Censorship and Public Art

In the article Out of Tune by John Frohnmayer, Supreme Court Justice William O. Douglas said that free speech, “…may indeed best serve its high purposes when it induces a condition of unrest, creates dissatisfaction with conditions as they are, or even stirs people to anger…” (P. 49). This sentence singlehandedly expresses my view of the First Amendment, and this view was only reinforced after reading this article. A major part of this article was the discussion of the Alaska Experiment, where the Visual Arts Center in Anchorage, Alaska put together a symposium full of works that had been censored somewhere in the United States at one point in recent time. The controversy of the piece, “What is the Proper Way to Display a U.S. Flag?” is a perfect example as to why I agree with John Frohnmayer.

The uproar that resulted from this piece being displayed was incredible, full of arguing, disagreements, protesting, and even stealing. While this piece upset many people, including Veterans, I think it also enlightened many. Multiple people were quoted saying that they were not sure coming into this exhibit if they would stand on the flag or not, and their actions ended up surprising them. It is my belief that exhibits like these should be respected because of the messages they are sending. The point of the whole thing was not to disrespect America or any of the symbols associated with America. It gave people insight to their own beliefs and made them think about where they developed these beliefs.

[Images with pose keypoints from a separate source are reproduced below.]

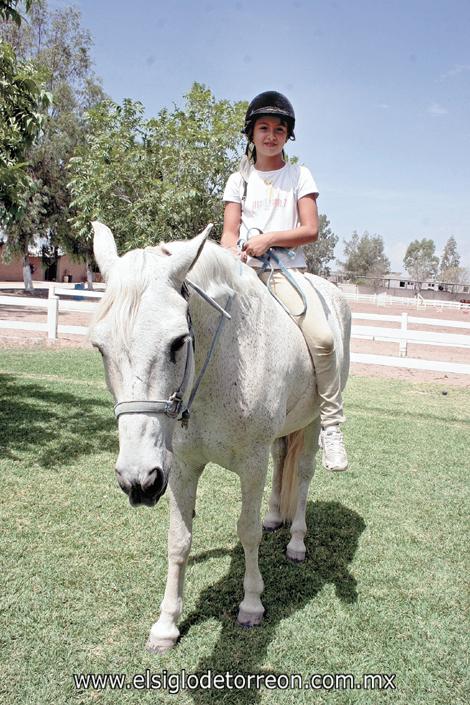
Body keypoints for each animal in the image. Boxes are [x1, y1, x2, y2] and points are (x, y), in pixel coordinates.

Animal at [90, 223, 350, 652]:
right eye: (99, 348)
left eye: (178, 341)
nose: (137, 481)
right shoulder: (181, 468)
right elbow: (178, 540)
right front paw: (166, 625)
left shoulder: (251, 465)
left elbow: (246, 532)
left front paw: (251, 605)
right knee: (283, 460)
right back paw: (275, 517)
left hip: (313, 420)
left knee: (304, 473)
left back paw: (297, 541)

Frohnmayer states later in the article, “Before a controversial artwork is to be presented, the presenter should, by a series of discussion or lectures, remind us of the First Amendment and what it means to protect unpopular ideas and how it preserves our ever-evolving democracy” (P. 48). In my opinion, this completely goes against everything the exhibit was trying to do. The message of the flag exhibit would not have been sent had the creator prepped the audience beforehand. It is unnecessary for people to spoon feed us our rights every time something controversial is presented to us.

I believe that it is important to remember that not everyone is going to agree on everything. Frohnmayer says, “A crucial distinction is that, in supporting a person’s right to speak, we can still vigorously disagree with the message” (47). I believe this battle has a profound effect on us as individuals. It triggers something deep down inside of us and brings out emotions and beliefs that are necessary in defining who we are.


~ by mccaule2 on May 29, 2010.

2 Responses to “Censorship and Public Art”

  1. I agree with you that not everyone will agree on everything. In fact, I think it could almost be accurate to say that there will almost always be someone that disagrees, not matter what the action is. If we constantly cater to everyone’s desires we would never get anything accomplished. I think it is healthy to have disagreements on things, this way we are able to learn what we are truly passionate about. When someone is opposing our beliefs and challenging them we have to critically think about the way that we do. When we do this we either realize that we do not feel as strongly as we once did about the controversy and we change our opinion or we become even more passionate about our opinion.

  2. I really like your third paragraph and how preparing one’s audience for an ‘unpopular’ idea defeats the purpose of the work of art. By ‘spoon-feeding’ the audience, the artist would not be conveying the message he or she originally meant. The shock value or initial reaction is truly priceless and should not be altered out of safety or caution. As I have stated in my post, it seems so typical or predictable that unpopular or minority works of art are subject to criticism and do not conform to societies’ ‘rightness’ criteria. How many times in history has the unpopular or minority view been the correct or most valuable one? By shunning and not giving the minority a chance, we may never know what we are missing.